Suet? To feed the birds? We still use that.

I, too, use my credit/debit card to buy whatever I need at the time no matter how little it costs. No one has ever blinked an eye. Why would the owner of the store care?

Remember when (pre 1915 Harrison Act) you could hgo down to your local pharmacy and buy heroin, cocaine, and laudanum? Damn, those days were good!

I remember putting bread bags on my feet before putting my boots on to keep my feet dry.

I remember my mom had a basket of odd socks that we used as gloves when ours got wet and the snow started to clump on them. How we spent so much time out in the cold is beyond me. Leaving the house when it is cold seems like chore now.

Nobody used a car seat and we never wore seat belts.

Dinner was eaten at the dinner table and the whole family was involved. A slice of bread was a requirement. My mother always referred to it as a “filler”.

Breakfast cereal came with a toy in the box. At least the cool ones did. Screw those Wheaties and Cheerios.

Dogs and cats were never spayed or neutered.

Pie crusts were homemade. There was no store bought fresh dough.

Easter egg hunts were done with real eggs that you decorated yourself the night before. Dad made extra dippers from METAL coat hangers. You used your own cups and vinegar was required.

There was an Easter Bunny and a Santa Claus.

You could place Christmas Decorations in your yard with out fear of them being stolen or vandalized.

Having a dishwasher meant you had children.

Little House on the Prairie being aired on my black and white TV and I wanted to be Laura Ingalls.

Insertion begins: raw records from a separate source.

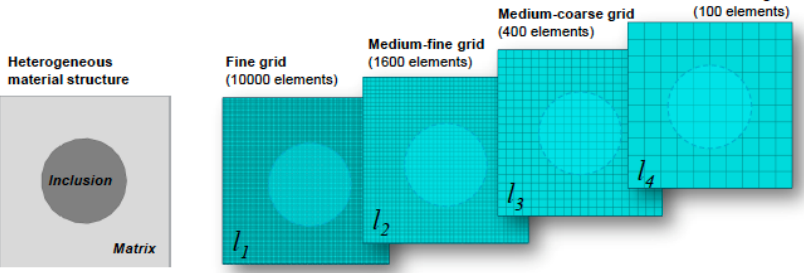
Figure 17. The multigrid method can be implemented for solving multiscale problems in heterogeneous materials. The heterogeneities are mapped onto the different grids (from the finest to the coarsest).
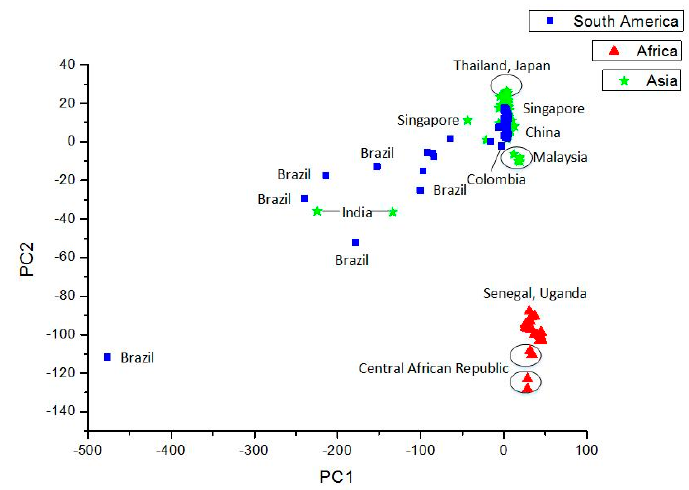
Figure 4. Principal component analysis (PCA) score plots of ZIKV strains from different continents.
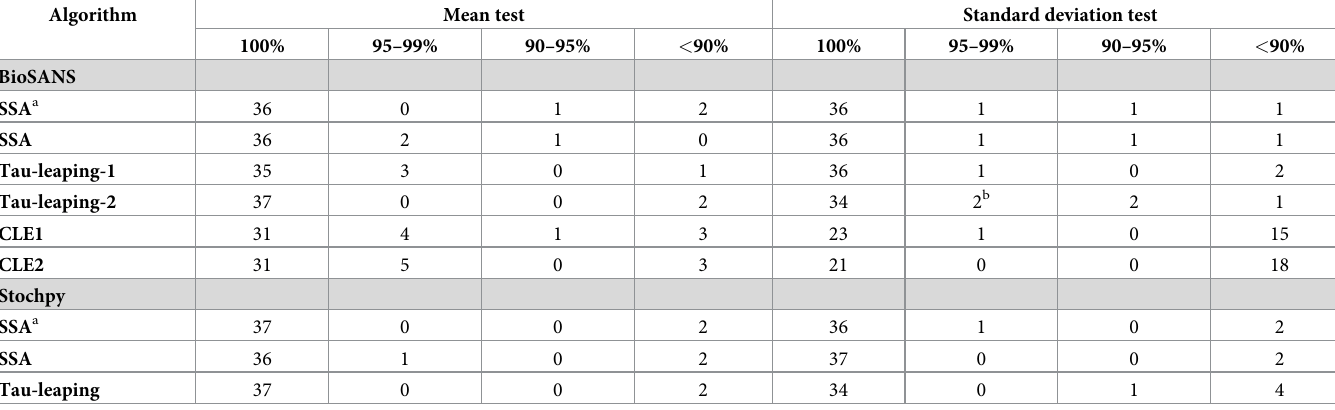
a —Shown are number of test cases with their corresponding number of cases passed for a percentage range among 39 cases using the exact test. All others were tested by using the inexact test.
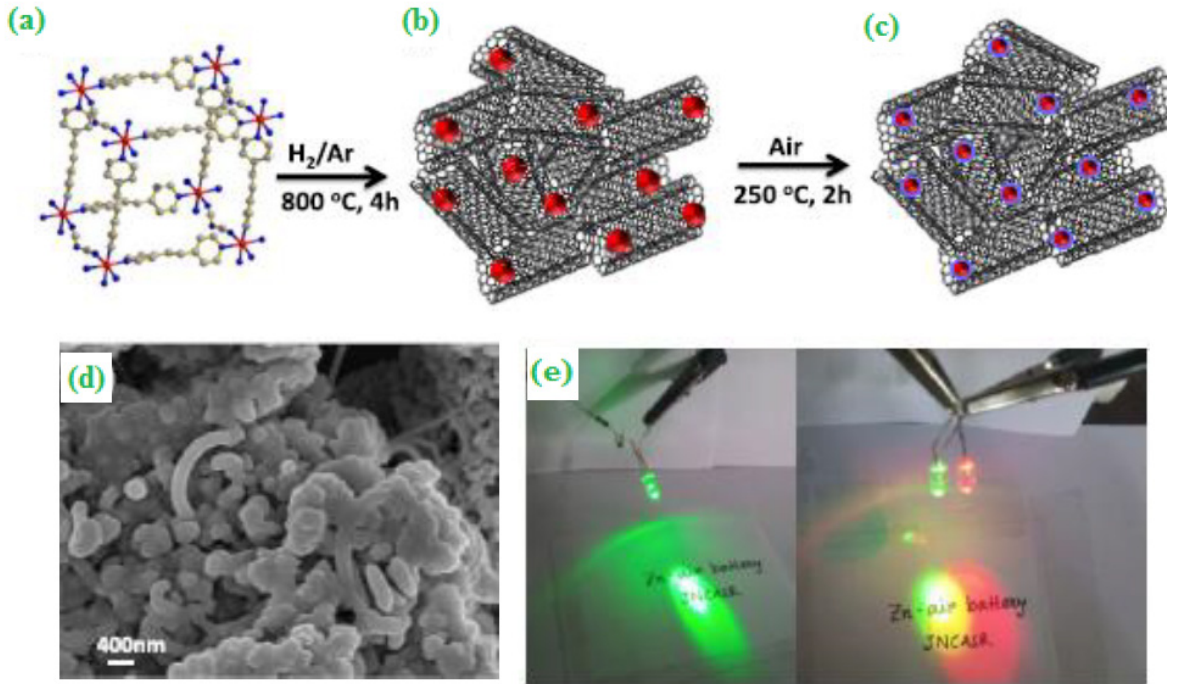
Figure 5. ( a ) Crystal structure of {[Co(bpe) 2 (N(CN) 2 )]·(N(CN) 2 )·(5H 2 O)} n MOF (CoMOF-1), ( b , c ) Car- bonization process and the core Co/NCNT obtained as the intermediate followed by the calcination leading to the formation of Co 3 O 4 @Co/NCNT, ( d ) FE-SEM image of Co 3 O 4 @Co/NCNT, and ( e ) Op- tical image showing brightly lit LEDs. Copyright 2020 by American Chemical Society [52].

Beating your older brother at Atari Pinball was the best thing of the year besides Christmas.

Paper grocery bags was the only option.

You could by cigarettes for your mother as long as you had a note.

Penny candy stores that had candy that really cost a penny.

Thirty seemed old.

Your father was a hero and could fix anything and your mother was the best cook in the world.

My ex used to go into school extra early during the winter because she was deemed responsible enough to light the fire in the classroom - when she was six years old.

And her teacher would sit at the front of the class and chainsmoke throughout the entire day.

Along that same thing, and with sleeping in the back of the station wagon,it was pretty common as I recall for small chirren (those too young to be able to see out by just sitting down) to just stand up on the seat–completely unrestrained–so that they could see.

Remember when…

Holes in your blue jeans weren’t a fashion statement. Neither were pickup trucks.